## Arbeitsauftrag
Setzen Sie den Textauszug über die Sängerin Schirin Partowi nach seinem letzten Satz fort.

## Textauszug
********

Westfalenspiegel 05-2015
Letztens in Brilon: Zum Konzert des Ensembles »Avram« sind der katholische Propst, ein evangelischer Pfarrer und der Imam der muslimischen Gemeinde gekommen. Eine schöne Geste, aber nicht genug für die Sängerin Schirin Partowi. »Wir wollen, dass sich die Angehörigen der Religionen auch im Vorfeld begegnen und ihre Gemeinsamkeiten erkennen.« Aber natürlich freut sie sich über jeden Schritt dahin. In Brilon ist die persisch-sauerländische Altistin aufgewachsen. Wenn sie heute zurückkommt, freut sie sich, dass mitten in der Innenstadt die Kuppel einer Moschee zu sehen ist. Das Sauerland ist viel weltoffener, als Leute von außerhalb oft denken. Ihr Vater, der sie sehr geprägt hat, ist Arzt und Zarathustrier, Anhänger der Lehren Zarathustras, der weit vor Jesus Christus gelebt hat. Als Schirin Partowi einige Lieder zum Soundtrack des Films »Der Medicus« beisteuerte, musste sie oft an ihren Vater denken. Denn der von Ben Kingsley verkörperte weise Heiler Ibn Sina erinnerte sie an ihn.
Die Songs hat Schirin Partowi damals selbst arrangiert, in alten Quellen geforscht, eigene Klangfantasien entwickelt. Das hat neue kreative Energien freigesetzt. Als wir uns in der Hagener Eisdiele »Öse« treffen, erzählt sie von einigen neuen Kompositionen für ihre Band Avram. Diese Formation wurde mit Fördergeldern der Kulturhauptstadt Ruhr.2010 in Essen gegründet. Rhani Krija, der Percussionist von Sting, und der Gitarrist Markus Wienstroer, der mit Joe Cocker und Westernhagen gespielt hat, sind dabei. Alle sind erfahrene und neugierige Musiker, die über ihren eigenen Horizont hinausblicken wollen.

********

## Vorliegende Daten
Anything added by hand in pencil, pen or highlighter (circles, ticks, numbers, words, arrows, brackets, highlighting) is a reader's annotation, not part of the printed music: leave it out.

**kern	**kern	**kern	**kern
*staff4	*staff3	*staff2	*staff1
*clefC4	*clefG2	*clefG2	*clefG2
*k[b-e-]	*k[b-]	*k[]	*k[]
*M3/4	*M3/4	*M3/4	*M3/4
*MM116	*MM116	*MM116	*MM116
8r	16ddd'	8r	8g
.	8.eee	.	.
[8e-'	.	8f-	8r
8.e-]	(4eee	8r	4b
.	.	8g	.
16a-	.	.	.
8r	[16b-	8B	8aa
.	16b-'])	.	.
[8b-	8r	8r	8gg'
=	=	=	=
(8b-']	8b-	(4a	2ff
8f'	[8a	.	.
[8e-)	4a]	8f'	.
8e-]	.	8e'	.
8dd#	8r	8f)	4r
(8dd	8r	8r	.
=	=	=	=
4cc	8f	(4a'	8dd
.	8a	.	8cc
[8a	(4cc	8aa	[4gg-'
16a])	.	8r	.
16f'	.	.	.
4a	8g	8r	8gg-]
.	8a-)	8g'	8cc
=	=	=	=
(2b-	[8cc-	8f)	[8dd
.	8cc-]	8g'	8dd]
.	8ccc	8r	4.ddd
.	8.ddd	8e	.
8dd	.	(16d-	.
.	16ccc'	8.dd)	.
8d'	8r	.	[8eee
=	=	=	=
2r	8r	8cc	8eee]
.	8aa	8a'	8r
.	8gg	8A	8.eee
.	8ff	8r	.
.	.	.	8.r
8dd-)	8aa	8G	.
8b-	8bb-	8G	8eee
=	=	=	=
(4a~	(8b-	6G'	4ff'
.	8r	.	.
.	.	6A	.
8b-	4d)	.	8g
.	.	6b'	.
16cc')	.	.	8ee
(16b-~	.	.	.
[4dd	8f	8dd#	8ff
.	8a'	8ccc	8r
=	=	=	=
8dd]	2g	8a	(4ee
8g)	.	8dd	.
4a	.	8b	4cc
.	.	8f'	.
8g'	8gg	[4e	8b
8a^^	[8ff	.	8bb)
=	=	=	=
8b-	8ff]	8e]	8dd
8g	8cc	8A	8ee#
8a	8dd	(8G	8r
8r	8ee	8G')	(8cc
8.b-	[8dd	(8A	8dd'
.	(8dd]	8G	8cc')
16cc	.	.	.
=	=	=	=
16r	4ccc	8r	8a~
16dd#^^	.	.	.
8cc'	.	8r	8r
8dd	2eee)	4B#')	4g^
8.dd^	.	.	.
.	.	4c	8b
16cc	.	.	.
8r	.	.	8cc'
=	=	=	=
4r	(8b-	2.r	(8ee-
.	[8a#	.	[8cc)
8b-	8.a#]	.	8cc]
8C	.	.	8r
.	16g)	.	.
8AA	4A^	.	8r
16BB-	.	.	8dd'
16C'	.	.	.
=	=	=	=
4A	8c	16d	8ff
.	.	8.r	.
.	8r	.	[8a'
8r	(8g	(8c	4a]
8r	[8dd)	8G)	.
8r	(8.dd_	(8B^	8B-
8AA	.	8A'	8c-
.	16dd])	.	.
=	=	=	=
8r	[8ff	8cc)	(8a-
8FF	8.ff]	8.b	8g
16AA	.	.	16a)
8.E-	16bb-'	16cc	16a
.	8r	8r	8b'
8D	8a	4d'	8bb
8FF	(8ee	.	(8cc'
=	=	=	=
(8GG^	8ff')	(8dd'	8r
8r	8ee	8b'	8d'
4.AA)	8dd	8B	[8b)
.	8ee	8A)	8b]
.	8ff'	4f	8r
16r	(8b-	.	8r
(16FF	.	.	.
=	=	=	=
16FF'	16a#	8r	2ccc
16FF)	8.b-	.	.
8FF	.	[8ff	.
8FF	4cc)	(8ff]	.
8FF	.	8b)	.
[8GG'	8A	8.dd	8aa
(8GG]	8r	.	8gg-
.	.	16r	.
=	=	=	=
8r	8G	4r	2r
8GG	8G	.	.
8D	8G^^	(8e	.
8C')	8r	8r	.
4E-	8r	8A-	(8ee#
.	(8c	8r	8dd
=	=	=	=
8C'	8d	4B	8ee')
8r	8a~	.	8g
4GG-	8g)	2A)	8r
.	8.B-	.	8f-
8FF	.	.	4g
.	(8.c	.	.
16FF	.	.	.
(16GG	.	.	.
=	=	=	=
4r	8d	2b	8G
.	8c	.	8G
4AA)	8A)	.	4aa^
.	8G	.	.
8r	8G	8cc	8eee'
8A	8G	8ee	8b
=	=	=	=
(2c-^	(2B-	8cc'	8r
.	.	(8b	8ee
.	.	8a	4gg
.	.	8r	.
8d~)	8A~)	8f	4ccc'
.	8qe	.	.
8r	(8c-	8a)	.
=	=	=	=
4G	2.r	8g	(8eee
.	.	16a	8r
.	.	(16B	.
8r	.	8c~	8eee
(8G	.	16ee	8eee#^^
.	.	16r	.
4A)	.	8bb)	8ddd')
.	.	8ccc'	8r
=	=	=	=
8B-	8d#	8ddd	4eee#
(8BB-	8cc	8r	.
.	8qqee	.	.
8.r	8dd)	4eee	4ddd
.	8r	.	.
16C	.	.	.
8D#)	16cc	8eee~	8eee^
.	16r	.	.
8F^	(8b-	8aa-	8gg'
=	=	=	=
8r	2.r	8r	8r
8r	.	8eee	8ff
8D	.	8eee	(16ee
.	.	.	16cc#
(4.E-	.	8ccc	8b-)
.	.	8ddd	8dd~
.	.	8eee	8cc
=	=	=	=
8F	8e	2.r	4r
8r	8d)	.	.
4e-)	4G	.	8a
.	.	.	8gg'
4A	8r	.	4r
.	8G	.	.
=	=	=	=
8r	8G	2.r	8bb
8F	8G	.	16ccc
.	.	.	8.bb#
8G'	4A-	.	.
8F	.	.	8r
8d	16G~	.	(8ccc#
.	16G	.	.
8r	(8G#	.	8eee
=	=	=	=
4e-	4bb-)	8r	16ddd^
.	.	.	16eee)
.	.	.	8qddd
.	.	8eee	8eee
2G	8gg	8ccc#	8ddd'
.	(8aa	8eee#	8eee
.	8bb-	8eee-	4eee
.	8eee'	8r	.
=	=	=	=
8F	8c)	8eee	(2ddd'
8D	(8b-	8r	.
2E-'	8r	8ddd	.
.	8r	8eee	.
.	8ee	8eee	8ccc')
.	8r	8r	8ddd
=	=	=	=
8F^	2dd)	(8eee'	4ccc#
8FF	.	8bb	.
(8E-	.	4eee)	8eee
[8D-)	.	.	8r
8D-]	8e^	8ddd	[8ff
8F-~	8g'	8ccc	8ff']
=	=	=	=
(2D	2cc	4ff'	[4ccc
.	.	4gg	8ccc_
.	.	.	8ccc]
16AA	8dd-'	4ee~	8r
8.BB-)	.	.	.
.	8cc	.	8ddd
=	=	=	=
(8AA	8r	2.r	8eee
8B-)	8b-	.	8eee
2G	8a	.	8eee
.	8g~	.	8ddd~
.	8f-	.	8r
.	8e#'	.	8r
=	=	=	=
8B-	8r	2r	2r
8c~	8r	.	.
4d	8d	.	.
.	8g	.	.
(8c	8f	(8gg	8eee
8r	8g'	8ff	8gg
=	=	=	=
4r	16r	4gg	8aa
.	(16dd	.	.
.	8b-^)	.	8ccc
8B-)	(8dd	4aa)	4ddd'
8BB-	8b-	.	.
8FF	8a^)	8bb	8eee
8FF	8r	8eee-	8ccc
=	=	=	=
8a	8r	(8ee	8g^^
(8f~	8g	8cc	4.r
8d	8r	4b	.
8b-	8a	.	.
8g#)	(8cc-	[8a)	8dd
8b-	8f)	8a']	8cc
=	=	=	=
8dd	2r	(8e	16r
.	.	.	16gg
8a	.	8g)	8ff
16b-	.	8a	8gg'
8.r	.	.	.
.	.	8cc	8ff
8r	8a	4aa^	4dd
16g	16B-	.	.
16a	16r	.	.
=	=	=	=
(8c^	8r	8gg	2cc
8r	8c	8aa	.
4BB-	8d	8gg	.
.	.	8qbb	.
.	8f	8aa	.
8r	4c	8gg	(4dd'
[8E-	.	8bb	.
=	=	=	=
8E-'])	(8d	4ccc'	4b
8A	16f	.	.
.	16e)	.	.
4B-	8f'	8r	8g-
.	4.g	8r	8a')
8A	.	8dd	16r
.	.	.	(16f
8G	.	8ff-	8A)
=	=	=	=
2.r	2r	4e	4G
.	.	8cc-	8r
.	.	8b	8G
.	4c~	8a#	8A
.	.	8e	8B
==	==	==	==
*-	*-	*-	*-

********

## Lösung
Schirin Partowi ist klassisch ausgebildet und Barockspezialistin. Sie hat mit einigen bedeutenden Dirigenten wie Frieder Bernius zusammengearbeitet und singt regelmäßig Kirchenkonzerte, immer wieder auch im Sauerland. Beim ersten Treffen mit Avram hielt sie erst einmal einen Vortrag über die historische Aufführungspraxis von Barockarien. Und stellte fest, dass die anderen ausprobieren wollten, wie das klingt. »Wenn wir heute Händel spielen, sind es gerade die Jazzer, die völlig andächtig sind und gar nichts an den Noten ändern wollen«, erzählt Schirin Partowi. Gleichzeitig wird sie selbst immer experimentierfreudiger, was die anderen Songs angeht. »Wir werden immer freier«, sagt sie, und die Augen funkeln dabei.
Freiheit ist das Ziel, und die Religion ist der Weg dorthin. Keine bestimmte Glaubensrichtung, aber die Möglichkeit steckt in jeder. »Letztens habe ich in Berlin bei einer ›Nacht der Religionen‹ gesungen. Das war eine Performance mit einer indischen Tempeltänzerin, einer jüdischen Kantorin aus Paris und anderen.« Solche Begegnungen liebt Schirin Partowi, und eben das strebt sie auch mit den Konzerten von Avram an. Nicht nur die Musik steht im Vordergrund, sondern ein gemeinsames Erlebnis.